Oh and the. Icing on the cake was when a few weeks later I was hauled before the HR managers because an anonymous phone all had been made saying I was HIV positive and I was sleeping around with workforce. I know it was her.
I haven’t seen her since but if I did I’d spit in her face.

The only thing HT should have been saying is we are sorry to have allowed a culture to develop where this kind of bullying is rife, it isn't anyone's business who you sleep with and how can we support you!
Whataroyalannoyance · 01/03/2021 08:48

I had a friend from the age of 13 too 37. Spent holidays together, she is my kids god mother, saw her through the death of he parents etc. One day she came over for Sunday dinner. Then I never saw or heard from her again. She deleted me on social media, ignored calls and texts. I have zero idea why. I might have said or done something but I will never know now. Really made me feel like shit

FrostyChocolateMilkshake · 01/03/2021 09:00

I hope your colleague got the sack for that OP!

FrostyChocolateMilkshake · 01/03/2021 09:15

@ladywithnomanors

I had a friend who I met at work - we literally worked in the same department 5 days a week, had lunch together every day, socialised together every weekend . We talked about our relationships and also presented a united front against bitchy women at work who seemed to have it in for me.This went on for a year or so.

Then one day my manager pulled me to one side and told my that the ‘friend’ had been going behind my back and spreading lies around the office.
It turns out that she spun a web of lies about me while pretending to be my friend in order for the rest of the staff to dislike me.
These included telling everyone I was sleeping around with various people when I wasn’t. Telling them I’d been to a GUM clinic and had 3 stds 😪.
She never returned to work after I confronted her about it.
Oh and the. Icing on the cake was when a few weeks later I was hauled before the HR managers because an anonymous phone all had been made saying I was HIV positive and I was sleeping around with workforce. I know it was her.
I haven’t seen her since but if I did I’d spit in her face.

Angry this is horrific and enough to destroy your trust in making new friends. But as another PP said, is this not slander? There are some truly vile people in this world.
Angel2702 · 01/03/2021 09:18

That’s an appalling breach of trust but would also be grounds for disciplinary action in many workplaces. There is often a clause in your contract that requires you to not reveal or discuss your salary with colleagues.

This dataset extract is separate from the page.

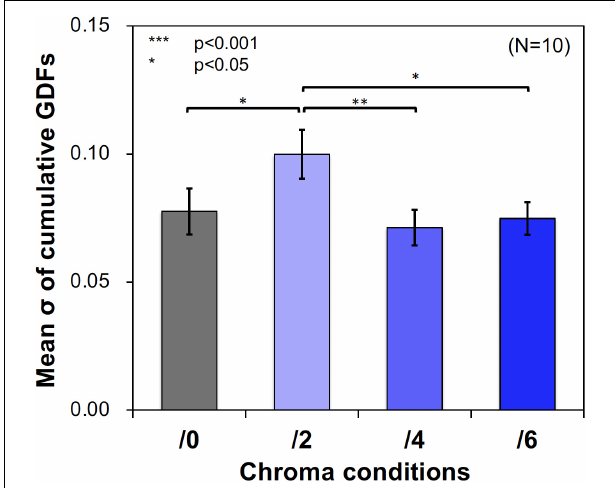
FIGURE 12 | Mean standard deviation ( σ ) of data distributions. Standard deviations were calculated using cumulative Gaussian distribution functions (GDFs) fitted to response rate data of luminance contrast discrimination under the four Chroma conditions (/0, /2, /4, and /6) in the psychophysical experiment. Error bars denote SEM. Asterisks denote statistical significance by Tukey’s HSD test (** p < 0.01; * p < 0.05).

Bonitalazenia · 01/03/2021 09:39

@Angel2702 @FrostyChocolateMilkshake My bosses said it wasn't a work issue?! Same for malicious anonymous letter...As both occurred in my home. I think they just didnt have the backbone to deal with it and it has certainly coloured my opinion of them. It was a couple of years ago and Ive had to let it go.

OP posts:
RootyT00t · 01/03/2021 09:41

I am gobsmacked that these clowns were more appalled by your wage than the fact your friend rooted through your personal things!

absolutehush · 01/03/2021 09:48

@Angel2702 I believe it's illegal (equalities act 2010) for a company to ban/have a contractual stipulation to prevent you from discussing your salary as it prevents collective bargaining.

That said, they can be very difficult about it!

OP,I'm so sorry that happened to you. People can be awful!

FrostyChocolateMilkshake · 01/03/2021 22:10

@RootyT00t

I am gobsmacked that these clowns were more appalled by your wage than the fact your friend rooted through your personal things!
Makes me feel as though the colleagues were in on it somehow.